Usé par les hommes. Par le bruit qui rend fou. Usé par la vie. Par les hurlements. Usé par le silence. Usé par le vent. Usé par l'oubli. On oublie pourtant qu'un jour on s'est aimé, qu'un jour on a vécu, que la vie est passée,que le passé n'est plus qu'un jour on s'est aimé, que ce jour n'est plus qu'une postérité noyée dans l'inconnu.

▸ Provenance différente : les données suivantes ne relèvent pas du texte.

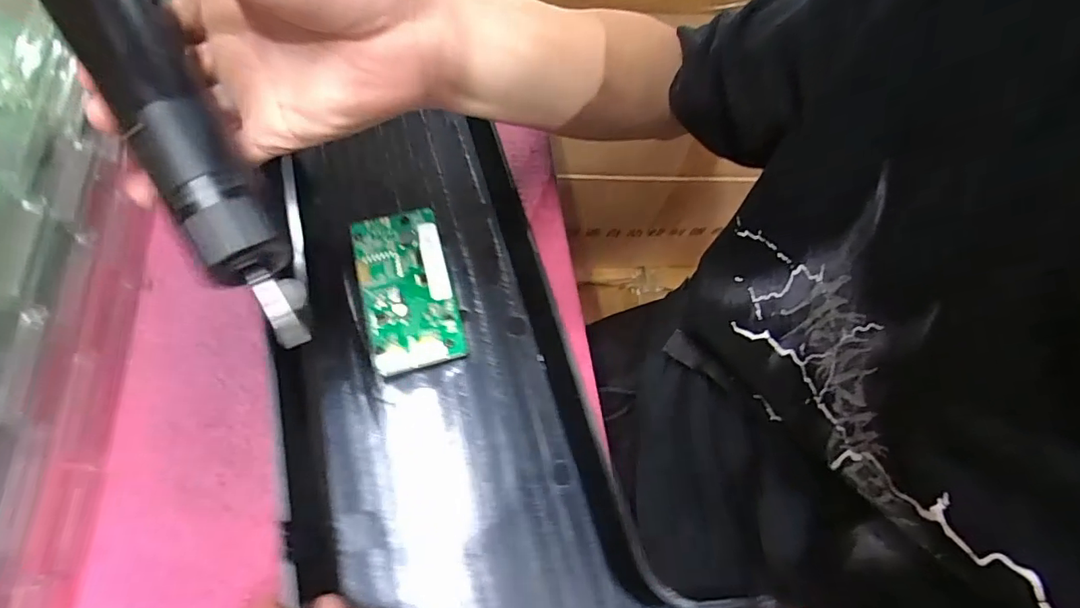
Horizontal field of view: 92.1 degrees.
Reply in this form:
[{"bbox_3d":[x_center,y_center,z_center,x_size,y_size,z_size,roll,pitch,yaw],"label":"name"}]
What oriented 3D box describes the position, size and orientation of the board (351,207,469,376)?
[{"bbox_3d":[-0.075,-0.009,0.292,0.049,0.008,0.096,-14,66,-9],"label":"board"}]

Usé par un monde qu'on ne comprends plus, qu'on a jamais compris mais qu'il continue à tourner encore.A tourner toujours plus à faire tourner la tête à nos âmes perdues, a nos c½urs qui appellent et hurlent au secours mais non, y'a plus de ciel. Et non, y a plus d'amour et plus que des troupeaux, des vendus, des vautours, des vendeurs de merveilles et des joueurs de tambours.
Usé par l'avenir, usé par un meilleur qui ressemble au pire. Et oui, ça fait mal au coeur ! Usé par l'ironie qui tua ma jeunesse, usé par la comédie, usé par les promesses, usé par la folie, usé par le dégoût, usé d'être incompris, de marcher à genou, usé par l'usure, usé par les regrets, d'avoir fui l'aventure, d'avoir fui la beauté. Te voilà qui reviens, te voilà toi mon frère qui me dit "prends ma main", marchons vers la lumière.
Et le coeur plein d'espoir et le coeur infini, on oublie qu'il fait noir alors enfin on vit. Et loin de leur tambours, et loin de l'inhumain on redevient fou à chaque matin. Un jour on s'est aimé et ce jour c'est demain, un jour d'humanité, un jour de gloire. Un jour d'humanité, un jour d'humain.